A Dying Leaf Should Be Able to Carry the Weight of the World is a visit to the botanical garden and museum in Cluj-Napoca, a journey through time and space, a discovery of plants with unknown stories, of plants that don’t exist anymore, of plants that can tell us as much about the past as they can about the future. Fossils, herbs and botanical illustrations are witnesses of the past, proof of evolution and change, but also prophets of what is yet to come.
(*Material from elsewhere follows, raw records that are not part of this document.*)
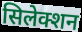
सिलेक्शन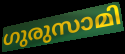
ഗുരുസാമിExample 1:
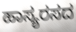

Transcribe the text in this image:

ಹಾಸ್ಯರಸದ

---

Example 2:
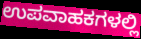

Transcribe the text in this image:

ಉಪವಾಹಕಗಳಲ್ಲಿ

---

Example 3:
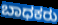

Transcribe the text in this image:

ಬಾಧಕರು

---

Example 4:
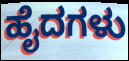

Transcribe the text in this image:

ಹೈದಗಳು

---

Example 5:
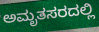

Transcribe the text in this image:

ಅಮೃತಸರದಲ್ಲಿ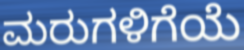
ಮರುಗಳಿಗೆಯೆ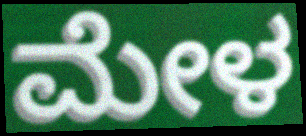
ಮೇಳ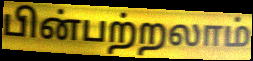
பின்பற்றலாம்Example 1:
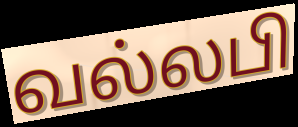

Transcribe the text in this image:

வல்லபி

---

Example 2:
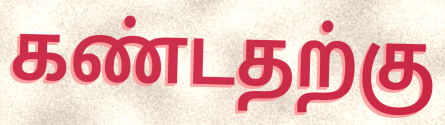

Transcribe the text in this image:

கண்டதற்கு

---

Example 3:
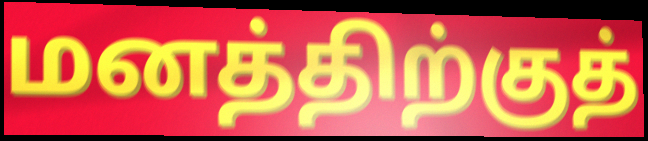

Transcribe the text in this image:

மனத்திற்குத்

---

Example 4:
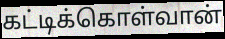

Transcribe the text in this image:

கட்டிக்கொள்வான்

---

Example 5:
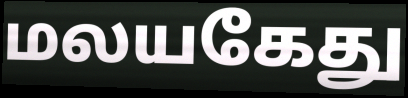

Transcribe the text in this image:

மலயகேது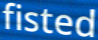
fisted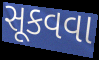
સૂકવવાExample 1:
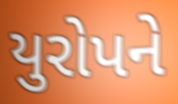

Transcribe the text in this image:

યુરોપને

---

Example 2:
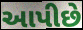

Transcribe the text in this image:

આપીછે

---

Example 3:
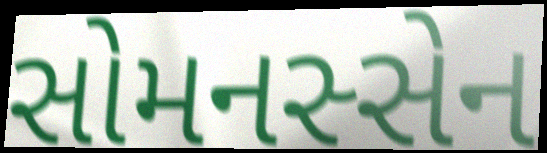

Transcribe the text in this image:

સોમનસ્સેન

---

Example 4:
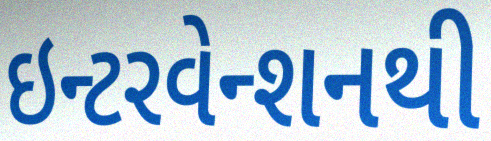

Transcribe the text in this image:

ઇન્ટરવેન્શનથી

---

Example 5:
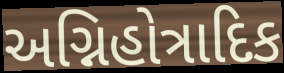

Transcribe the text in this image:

A visit at a botanical museum in Cluj, 2023; a close look through a tourist booklet about the same museum, published in 1979. In Thea Lazăr’s film, the voiceover animates an open essay, a mix of poetry and theory, about, on the one hand, the power of botanical conservation as a science, and, on the other, the ideological limits of museum practices: the violence of knowledge. Lazăr exalts the image of plants, the magical understanding of them, as a self-existing landscape, and not as a mere backdrop for human civilization. The film’s climax bears fruit to that thought when the images of the greenhouse turn abstract, melting into 3D animations of a wild landscape: the revenge of the moving image against the culturally fixed one. (Călin Boto)
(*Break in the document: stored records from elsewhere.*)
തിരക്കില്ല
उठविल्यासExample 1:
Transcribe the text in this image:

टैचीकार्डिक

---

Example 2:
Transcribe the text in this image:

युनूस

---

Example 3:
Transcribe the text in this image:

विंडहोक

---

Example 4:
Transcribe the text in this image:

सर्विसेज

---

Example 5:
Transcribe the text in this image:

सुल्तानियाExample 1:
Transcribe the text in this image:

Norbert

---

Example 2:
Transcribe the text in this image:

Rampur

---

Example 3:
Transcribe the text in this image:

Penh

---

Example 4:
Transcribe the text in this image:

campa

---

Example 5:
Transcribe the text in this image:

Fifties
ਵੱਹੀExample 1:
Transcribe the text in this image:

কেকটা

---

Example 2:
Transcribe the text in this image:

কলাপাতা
Thea Lazăr lives and works in Cluj-Napoca, Romania. Her practice includes a wide range of media, from textiles and goblins to multimedia installations, video and 3D animation. Her works often straddle the border between traditional media and contemporary technologies, and focus on stories that reflect both personal and universal narratives. Through the juxtaposition of nature and technology, she emphasizes the tension between the organic and the manufactured, looking at their coexistence. Nature, in particular local and endemic plants, are a significant subject of inspiration in her artistic practice, but she often also turns her attention to machines and auto components, examining them through a nostalgic lens.